Comparison of the efficacy of intravenous tranexamic acid with and without topical administration versus placebo in urgent endoscopy rate for acute gastrointestinal bleeding: A double‐blind randomized controlled trial

Background Tranexamic acid (TXA), a synthetic antifibrinolytic drug, is effective as a treatment for serious hemorrhage, including bleeding arising from major trauma and post‐operative interventions. Significant acute gastrointestinal bleeding may have a poor outcome despite routine medical and endoscopic treatments. The aim of this study was to assess whether early intravenous and/or intravenous plus topical administration of TXA reduces the need for urgent endoscopy for acute gastrointestinal bleeding. Method This double‐blind randomized clinical trial included 410 patients with proven acute gastrointestinal bleeding. All patients received conventional therapy. The subjects were randomized to three groups: (A) 138 patients received intravenous TXA (1 g q6h); (B) 133 patients received topical TXA (1 g single dose by nasogastric tube) plus systemic TXA; and (C) 139 patients received a placebo (sodium chloride 0.9%) for 24 hours. Subgroup statistical analyses were conducted for urgent endoscopy, mortality, re‐bleeding, blood transfusion, endoscopic and/or surgical intervention rates, and health status.
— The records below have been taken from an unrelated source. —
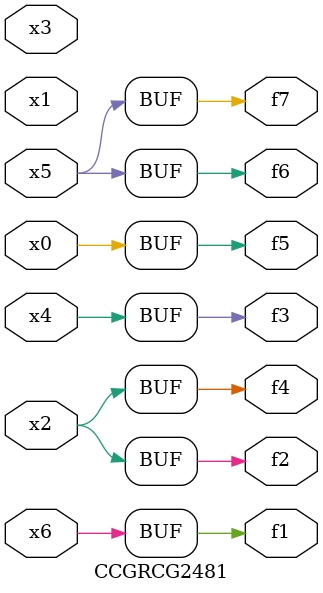
<source format=v>
module CCGRCG2481(
	input x0, x1, x2, x3, x4, x5, x6,
	output f1, f2, f3, f4, f5, f6, f7
);
	assign f1 = x6;
	assign f2 = x2;
	assign f3 = x4;
	assign f4 = x2;
	assign f5 = x0;
	assign f6 = x5;
	assign f7 = x5;
endmodule

</source>
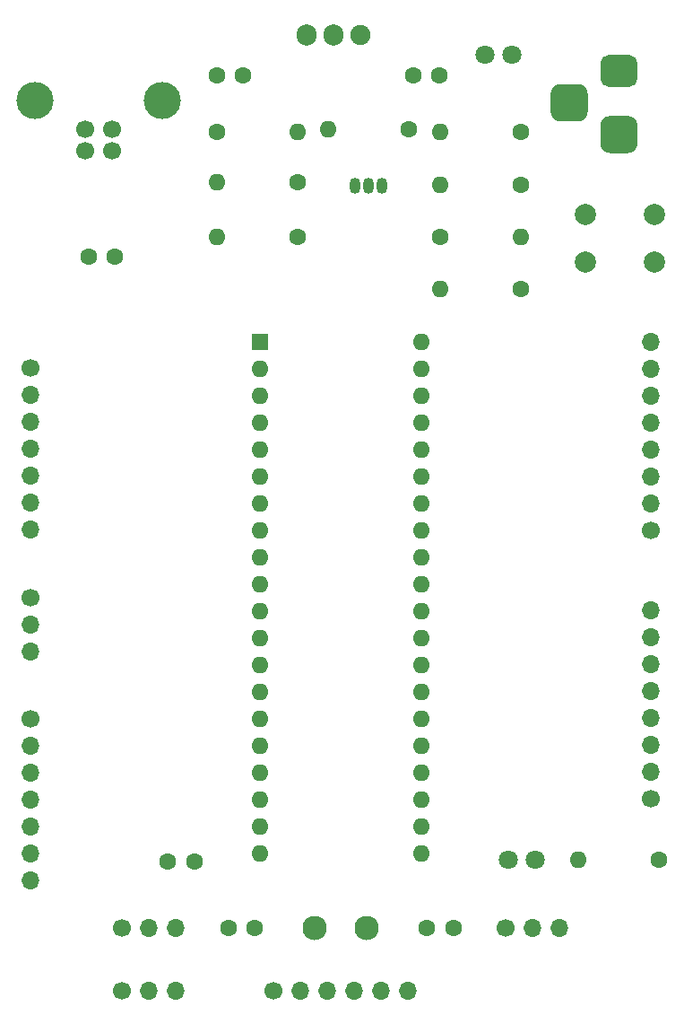
<source format=gbr>
G04 #@! TF.GenerationSoftware,KiCad,Pcbnew,(5.1.8)-1*
G04 #@! TF.CreationDate,2021-03-30T22:00:51-03:00*
G04 #@! TF.ProjectId,PIC18F4550,50494331-3846-4343-9535-302e6b696361,rev?*
G04 #@! TF.SameCoordinates,Original*
G04 #@! TF.FileFunction,Soldermask,Top*
G04 #@! TF.FilePolarity,Negative*
%FSLAX46Y46*%
G04 Gerber Fmt 4.6, Leading zero omitted, Abs format (unit mm)*
G04 Created by KiCad (PCBNEW (5.1.8)-1) date 2021-03-30 22:00:51*
%MOMM*%
%LPD*%
G01*
G04 APERTURE LIST*
%ADD10C,1.800000*%
%ADD11C,1.600000*%
%ADD12O,1.600000X1.600000*%
%ADD13R,1.600000X1.600000*%
%ADD14O,1.700000X1.700000*%
%ADD15C,1.700000*%
%ADD16C,3.500000*%
%ADD17O,1.050000X1.500000*%
%ADD18C,2.000000*%
%ADD19C,1.905000*%
%ADD20O,1.905000X2.000000*%
%ADD21C,2.300000*%
G04 APERTURE END LIST*
D10*
X173890000Y-54575000D03*
X171350000Y-54575000D03*
D11*
X174725000Y-61875000D03*
D12*
X167105000Y-61875000D03*
D13*
X150057500Y-81675000D03*
D12*
X165297500Y-129935000D03*
X150057500Y-84215000D03*
X165297500Y-127395000D03*
X150057500Y-86755000D03*
X165297500Y-124855000D03*
X150057500Y-89295000D03*
X165297500Y-122315000D03*
X150057500Y-91835000D03*
X165297500Y-119775000D03*
X150057500Y-94375000D03*
X165297500Y-117235000D03*
X150057500Y-96915000D03*
X165297500Y-114695000D03*
X150057500Y-99455000D03*
X165297500Y-112155000D03*
X150057500Y-101995000D03*
X165297500Y-109615000D03*
X150057500Y-104535000D03*
X165297500Y-107075000D03*
X150057500Y-107075000D03*
X165297500Y-104535000D03*
X150057500Y-109615000D03*
X165297500Y-101995000D03*
X150057500Y-112155000D03*
X165297500Y-99455000D03*
X150057500Y-114695000D03*
X165297500Y-96915000D03*
X150057500Y-117235000D03*
X165297500Y-94375000D03*
X150057500Y-119775000D03*
X165297500Y-91835000D03*
X150057500Y-122315000D03*
X165297500Y-89295000D03*
X150057500Y-124855000D03*
X165297500Y-86755000D03*
X150057500Y-127395000D03*
X165297500Y-84215000D03*
X150057500Y-129935000D03*
X165297500Y-81675000D03*
D11*
X141375000Y-130675000D03*
X143875000Y-130675000D03*
X133875000Y-73625000D03*
X136375000Y-73625000D03*
X149575000Y-136975000D03*
X147075000Y-136975000D03*
X168325000Y-136975000D03*
X165825000Y-136975000D03*
X145975000Y-56500000D03*
X148475000Y-56500000D03*
D10*
X173525000Y-130525000D03*
X176065000Y-130525000D03*
D11*
X164125000Y-61625000D03*
D12*
X156505000Y-61625000D03*
X145975000Y-66625000D03*
D11*
X153595000Y-66625000D03*
D14*
X142136250Y-136950000D03*
X139596250Y-136950000D03*
D15*
X137056250Y-136950000D03*
X173258750Y-136950000D03*
D14*
X175798750Y-136950000D03*
X178338750Y-136950000D03*
D15*
X137056250Y-142875000D03*
D14*
X139596250Y-142875000D03*
X142136250Y-142875000D03*
G36*
G01*
X183100000Y-60365000D02*
X184850000Y-60365000D01*
G75*
G02*
X185725000Y-61240000I0J-875000D01*
G01*
X185725000Y-62990000D01*
G75*
G02*
X184850000Y-63865000I-875000J0D01*
G01*
X183100000Y-63865000D01*
G75*
G02*
X182225000Y-62990000I0J875000D01*
G01*
X182225000Y-61240000D01*
G75*
G02*
X183100000Y-60365000I875000J0D01*
G01*
G37*
G36*
G01*
X182975000Y-54615000D02*
X184975000Y-54615000D01*
G75*
G02*
X185725000Y-55365000I0J-750000D01*
G01*
X185725000Y-56865000D01*
G75*
G02*
X184975000Y-57615000I-750000J0D01*
G01*
X182975000Y-57615000D01*
G75*
G02*
X182225000Y-56865000I0J750000D01*
G01*
X182225000Y-55365000D01*
G75*
G02*
X182975000Y-54615000I750000J0D01*
G01*
G37*
G36*
G01*
X178400000Y-57365000D02*
X180150000Y-57365000D01*
G75*
G02*
X181025000Y-58240000I0J-875000D01*
G01*
X181025000Y-59990000D01*
G75*
G02*
X180150000Y-60865000I-875000J0D01*
G01*
X178400000Y-60865000D01*
G75*
G02*
X177525000Y-59990000I0J875000D01*
G01*
X177525000Y-58240000D01*
G75*
G02*
X178400000Y-57365000I875000J0D01*
G01*
G37*
D15*
X133575000Y-63625000D03*
X136075000Y-63625000D03*
X136075000Y-61625000D03*
X133575000Y-61625000D03*
D16*
X128805000Y-58915000D03*
X140845000Y-58915000D03*
D17*
X160315000Y-66925000D03*
X159045000Y-66925000D03*
X161585000Y-66925000D03*
D12*
X167105000Y-76675000D03*
D11*
X174725000Y-76675000D03*
D12*
X180140000Y-130525000D03*
D11*
X187760000Y-130525000D03*
X174725000Y-66875000D03*
D12*
X167105000Y-66875000D03*
D11*
X145975000Y-61875000D03*
D12*
X153595000Y-61875000D03*
X145975000Y-71775000D03*
D11*
X153595000Y-71775000D03*
X167105000Y-71775000D03*
D12*
X174725000Y-71775000D03*
D18*
X180810000Y-74125000D03*
X180810000Y-69625000D03*
X187310000Y-74125000D03*
X187310000Y-69625000D03*
D19*
X159575000Y-52725000D03*
D20*
X157035000Y-52725000D03*
X154495000Y-52725000D03*
D21*
X155232500Y-136975000D03*
X160132500Y-136975000D03*
D15*
X187010000Y-124775000D03*
D14*
X187010000Y-122235000D03*
X187010000Y-119695000D03*
X187010000Y-117155000D03*
X187010000Y-114615000D03*
X187010000Y-112075000D03*
X187010000Y-109535000D03*
X187010000Y-106995000D03*
X128355000Y-99415000D03*
X128355000Y-96875000D03*
X128355000Y-94335000D03*
X128355000Y-91795000D03*
X128355000Y-89255000D03*
X128355000Y-86715000D03*
D15*
X128355000Y-84175000D03*
X128355000Y-105800000D03*
D14*
X128355000Y-108340000D03*
X128355000Y-110880000D03*
X187010000Y-81695000D03*
X187010000Y-84235000D03*
X187010000Y-86775000D03*
X187010000Y-89315000D03*
X187010000Y-91855000D03*
X187010000Y-94395000D03*
X187010000Y-96935000D03*
D15*
X187010000Y-99475000D03*
X128355000Y-117225000D03*
D14*
X128355000Y-119765000D03*
X128355000Y-122305000D03*
X128355000Y-124845000D03*
X128355000Y-127385000D03*
X128355000Y-129925000D03*
X128355000Y-132465000D03*
D11*
X164525000Y-56500000D03*
X167025000Y-56500000D03*
D15*
X151332500Y-142875000D03*
D14*
X153872500Y-142875000D03*
X156412500Y-142875000D03*
X158952500Y-142875000D03*
X161492500Y-142875000D03*
X164032500Y-142875000D03*
M02*

</source>
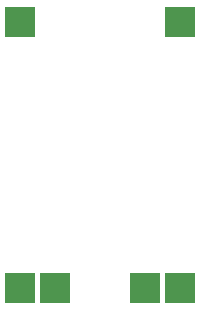
<source format=gbr>
%TF.GenerationSoftware,KiCad,Pcbnew,(6.0.6-0)*%
%TF.CreationDate,2022-09-18T15:36:00+02:00*%
%TF.ProjectId,magnetic-18350-holder-charger,6d61676e-6574-4696-932d-31383335302d,rev?*%
%TF.SameCoordinates,Original*%
%TF.FileFunction,Paste,Bot*%
%TF.FilePolarity,Positive*%
%FSLAX46Y46*%
G04 Gerber Fmt 4.6, Leading zero omitted, Abs format (unit mm)*
G04 Created by KiCad (PCBNEW (6.0.6-0)) date 2022-09-18 15:36:00*
%MOMM*%
%LPD*%
G01*
G04 APERTURE LIST*
%ADD10R,2.500000X2.500000*%
G04 APERTURE END LIST*
D10*
%TO.C,U1*%
X116500000Y-78950000D03*
X130100000Y-78950000D03*
X116500000Y-101450000D03*
X130050000Y-101450000D03*
X119500000Y-101450000D03*
X127100000Y-101450000D03*
%TD*%
M02*

</source>
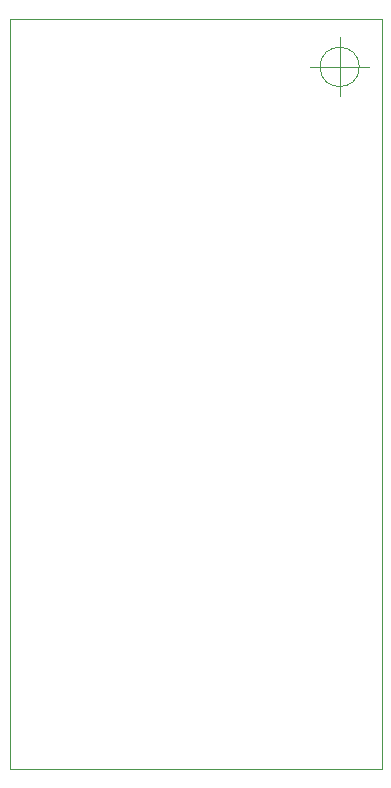
<source format=gbr>
G04 #@! TF.GenerationSoftware,KiCad,Pcbnew,5.1.2-1.fc30*
G04 #@! TF.CreationDate,2019-07-22T18:24:24+02:00*
G04 #@! TF.ProjectId,dasa-3,64617361-2d33-42e6-9b69-6361645f7063,0.5*
G04 #@! TF.SameCoordinates,Original*
G04 #@! TF.FileFunction,Profile,NP*
%FSLAX46Y46*%
G04 Gerber Fmt 4.6, Leading zero omitted, Abs format (unit mm)*
G04 Created by KiCad (PCBNEW 5.1.2-1.fc30) date 2019-07-22 18:24:24*
%MOMM*%
%LPD*%
G04 APERTURE LIST*
%ADD10C,0.050000*%
G04 APERTURE END LIST*
D10*
X146192666Y-52070000D02*
G75*
G03X146192666Y-52070000I-1666666J0D01*
G01*
X142026000Y-52070000D02*
X147026000Y-52070000D01*
X144526000Y-49570000D02*
X144526000Y-54570000D01*
X116586000Y-48000000D02*
X116586000Y-53340000D01*
X116586000Y-111506000D02*
X116586000Y-53340000D01*
X148082000Y-111506000D02*
X116586000Y-111506000D01*
X148082000Y-48000000D02*
X148082000Y-111506000D01*
X116586000Y-48000000D02*
X148082000Y-48000000D01*
M02*

</source>
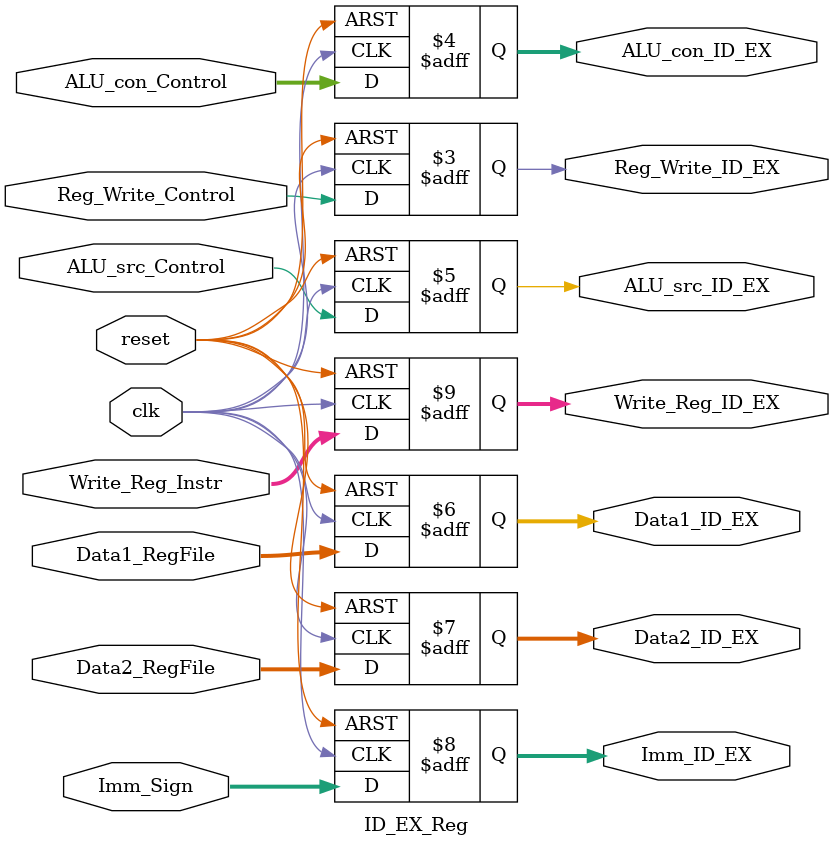
<source format=v>
module ID_EX_Reg(
input Reg_Write_Control,
input [1:0]ALU_con_Control,
input ALU_src_Control,
input [7:0] Data1_RegFile, Data2_RegFile, Imm_Sign,
input [2:0] Write_Reg_Instr,
input clk,
input reset,
output reg Reg_Write_ID_EX,
output reg [1:0]ALU_con_ID_EX,
output reg ALU_src_ID_EX,
output reg [7:0] Data1_ID_EX, Data2_ID_EX, Imm_ID_EX,
output reg [2:0] Write_Reg_ID_EX
    );
    
    always @(posedge clk,negedge reset)
        begin
        if(reset == 0)
            begin
            Reg_Write_ID_EX = 1'b0;
            ALU_con_ID_EX = 2'b00;
            ALU_src_ID_EX = 1'b0;
            Data1_ID_EX = 8'h00;
            Data2_ID_EX = 8'h00;
            Imm_ID_EX = 8'b00;
            Write_Reg_ID_EX = 3'b00;
            end        
        else
            begin
            Reg_Write_ID_EX=Reg_Write_Control;
            ALU_con_ID_EX=ALU_con_Control;
            ALU_src_ID_EX = ALU_src_Control;
            Data1_ID_EX = Data1_RegFile;
            Data2_ID_EX = Data2_RegFile;
            Imm_ID_EX = Imm_Sign;
            Write_Reg_ID_EX = Write_Reg_Instr;
            end    
        end
    
endmodule

</source>
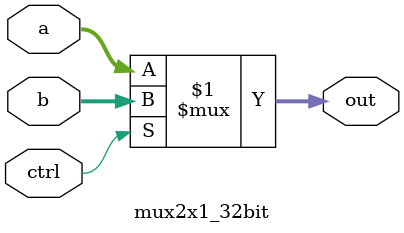
<source format=sv>
module mux2x1_32bit(
    input logic ctrl,
    input logic [31:0] a, b,
    output logic [31:0] out
);

    assign out = (ctrl)? b : a;

endmodule
</source>
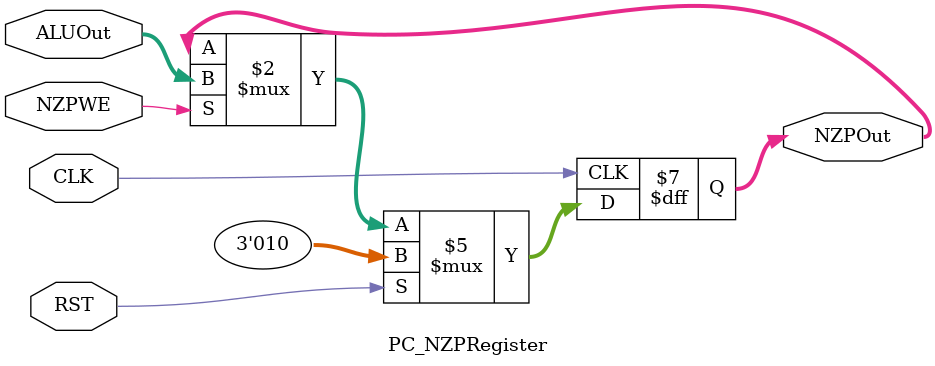
<source format=sv>
`timescale 1ns / 1ps


module PC_NZPRegister#(
    parameter logic [2:0] RESET_NZP = 3'b010    // Z set on reset
)(
    input  logic       CLK,
    input  logic       RST,
    input  logic       NZPWE,                   // write enable
    input  logic [2:0] ALUOut,                  // expected order {N,Z,P}
    output logic [2:0] NZPOut                   // current flags {N,Z,P}
);
    always_ff @(posedge CLK) begin
        if (RST)            NZPOut <= RESET_NZP;
        else if (NZPWE)     NZPOut <= ALUOut;
    end
endmodule

</source>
Results The time to endoscopy was significantly shorter in group C (15.58 ± 7.994, p  < 0.001). A need for urgent endoscopy was seen in 14.49%, 10.52%, and 30.21% of patients in groups A, B, and C, respectively ( p  < 0.001). No significant statistical differences were seen between treatment groups regarding mortality, re‐bleeding, blood transfusion, and endoscopic and/or surgical intervention rates. No thromboembolic event was documented during the 1‐week follow up. Conclusions Our results showed that the antifibrinolytic properties of TXA can aid in changing an urgent endoscopy to an elective procedure, with better outcomes for both physicians and patients.